Copy out the lines that begin with the one containing "line at (864, 96): solid -> dashed" and end with the one containing "line at (864, 294): solid -> dashed", changing each "dashed" to "dotted" and keeping everything else the same. Give only those lines.

* BEGIN Records provided *

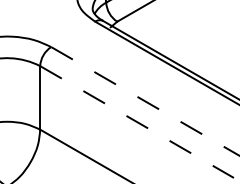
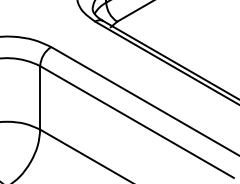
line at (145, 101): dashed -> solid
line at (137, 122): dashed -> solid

* END Records provided *
* BEGIN Records provided *

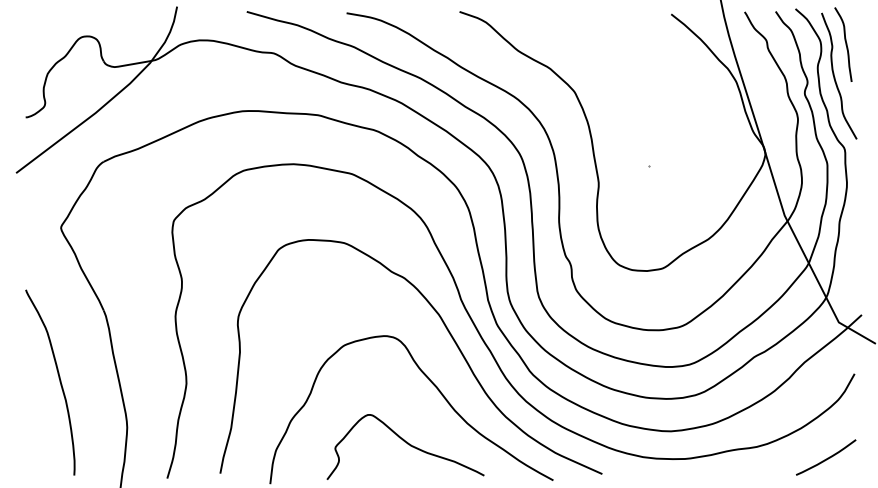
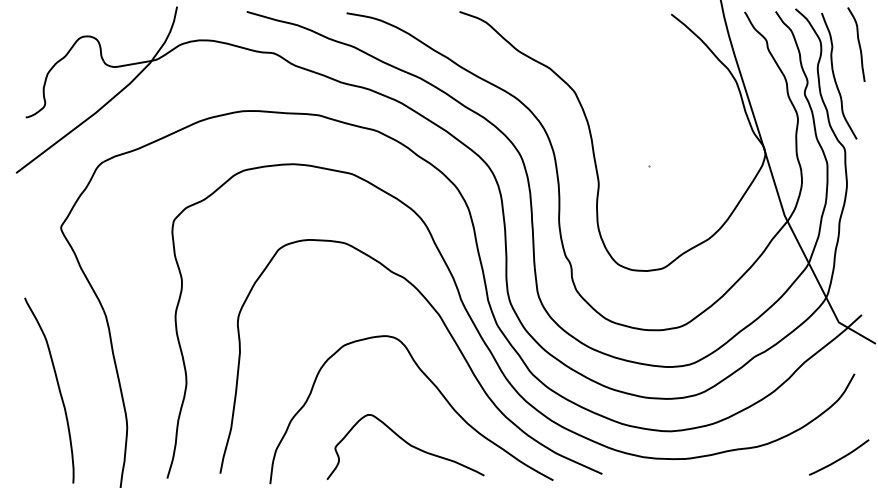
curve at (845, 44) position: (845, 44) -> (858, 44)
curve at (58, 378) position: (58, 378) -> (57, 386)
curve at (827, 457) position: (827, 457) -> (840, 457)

* END Records provided *
* BEGIN Records provided *

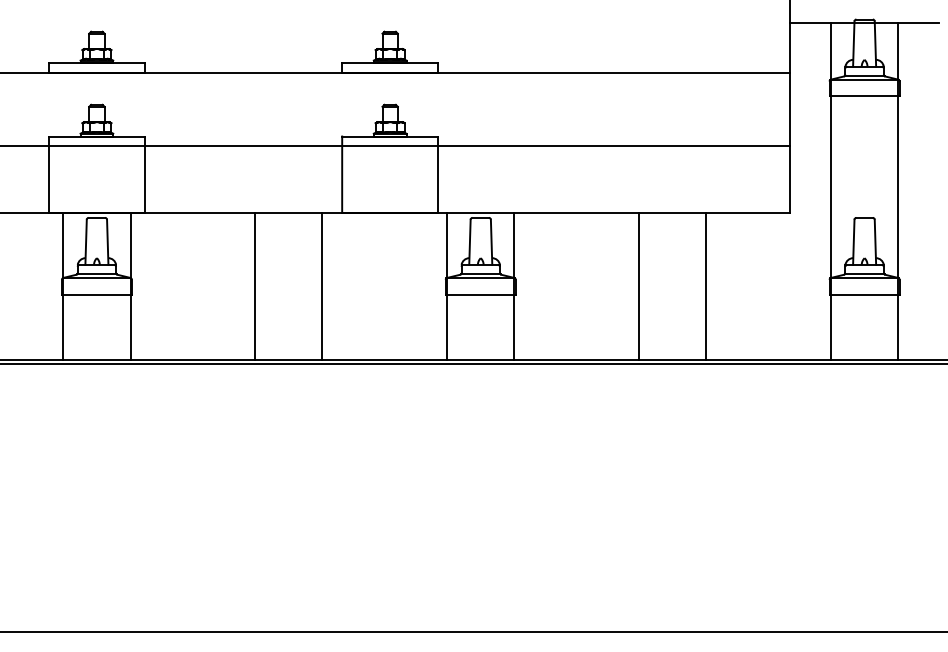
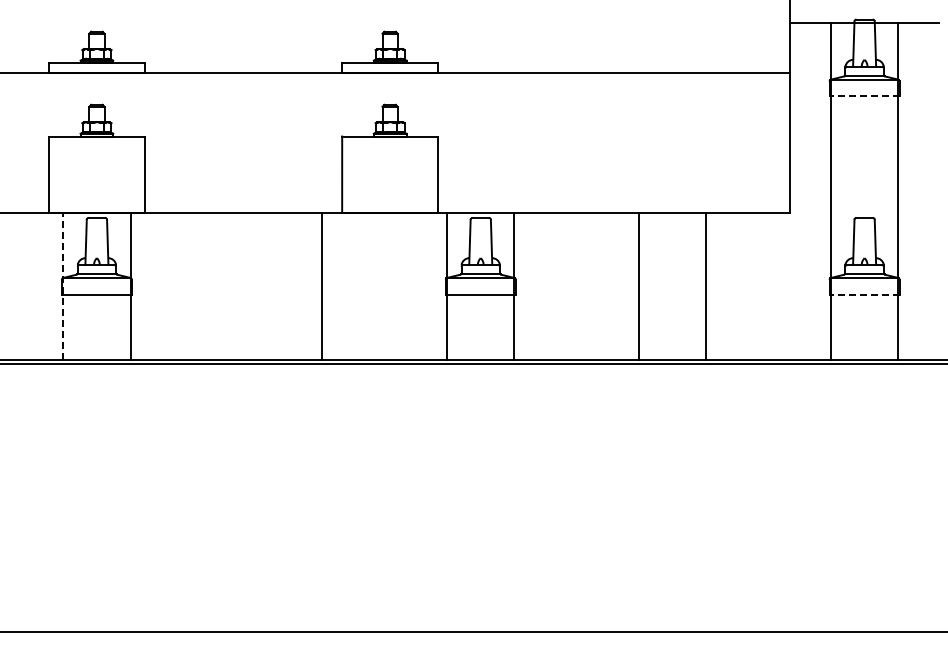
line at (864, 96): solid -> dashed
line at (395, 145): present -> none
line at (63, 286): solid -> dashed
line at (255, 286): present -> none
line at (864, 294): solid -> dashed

* END Records provided *

Solution for this task ->
line at (864, 96): solid -> dotted
line at (395, 145): present -> none
line at (63, 286): solid -> dotted
line at (255, 286): present -> none
line at (864, 294): solid -> dotted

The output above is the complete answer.